Jasleen Kaur | July 16, 2016 | New Delhi


#trade policy   #Manmohan Singh   #Economic reforms   #Montek Singh Ahluwalia  


 “The crisis was really severe. No one younger than 45 can imagine what it was like. We had run out of foreign exchange, the rating agencies had downgraded us and imports had to be squeezed so severely that GDP growth dropped to 1.4 percent in 1991-92,” said Montek Singh Ahluwalia who was commerce secretary at the time of the 1991 budget that triggered economic reforms.

 In an exclusive interview that appears in the special edition of Governance Now to mark 25 years of economic reforms, Ahluwalia said that Narasimha Rao decided to have a technocrat as finance minister and Dr Manmohan Singh went into action remarkably quickly.
 
 “But Dr Singh didn’t just act to control the crisis. He rightly chose to pursue structural reforms, without which the economy would never be able to grow rapidly. Most people have no idea what an absurd control system we were running, with the government interfering in all sorts of decisions which were better left to the private sector responding to the market.
 
 “There had been quite a lot of internal rethinking on policy, but no real changes had been made. Dr Singh used the opportunity of the crisis to push structural reform. One cannot say there was consensus on reforms. The left was bitterly opposed and many in the political class had doubts. But the technocracy was convinced and the government persevered and the country benefited from that,” said Ahluwalia.
 
 On the key points of his 1990 paper that drafted a blueprint of reforms, Ahluwalia said that VP Singh was the prime minister and he asked him to write a paper outlining the policy changes we needed, “so I put together my views on issues we had been discussing internally and which I had hoped to put before Rajiv Gandhi had he been re-elected. The paper was discussed in the Committee of Secretaries. It was controversial and leaked and was published in the Financial Express and was often referred to as the ‘M Document’.”
 
 “To summarise, the paper proposed bringing the fiscal deficit under control which is of course a standard mantra, but it also recommended a new approach to industrial policy, trade policy, MRTP relaxation, public sector reform and FDI policy.

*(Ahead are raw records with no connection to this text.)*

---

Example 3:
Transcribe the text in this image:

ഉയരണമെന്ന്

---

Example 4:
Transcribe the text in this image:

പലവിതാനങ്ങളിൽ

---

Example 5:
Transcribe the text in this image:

Taken together it was a fairly comprehensive agenda and it scared many people. But one year later, the reforms in 1991 actually did more. “
 
 Ahluwalia has an abiding memory of  July 3 meeting between finance minister Manmohan Singh and commerce minister P Chidambaram that firmed up basic trade policy changes – a key component of reforms.
 
 “The whole thing was agreed in one meeting between commerce minister Chidambaram and Manmohan Singh on July 3. We made our case (I was the commerce secretary at that time), the finance ministry officials were not in favour, but Dr Singh overruled them. Two hours later we had all the papers ready, and went with Dr Singh to see prime minister Narasimha Rao. Chidambaram explained what we wanted to do, the PM just asked Dr Singh whether he agreed, and when Dr Singh said he had signed the file, the PM just took the file and signed. The deed was done.
 
 “No groups of officials, no GoMs, even the PMO was not actively involved. Trade policy was pretty fundamentally restructured in about 10 hours! I always felt it demonstrated that the Indian system could work if ministers understood what was involved and directly sorted out issues. Had the same proposal been moved “on file” I bet it would have got stuck somewhere. The lesson is we need much faster decision making with less shuffling of files and ministers taking responsibility.”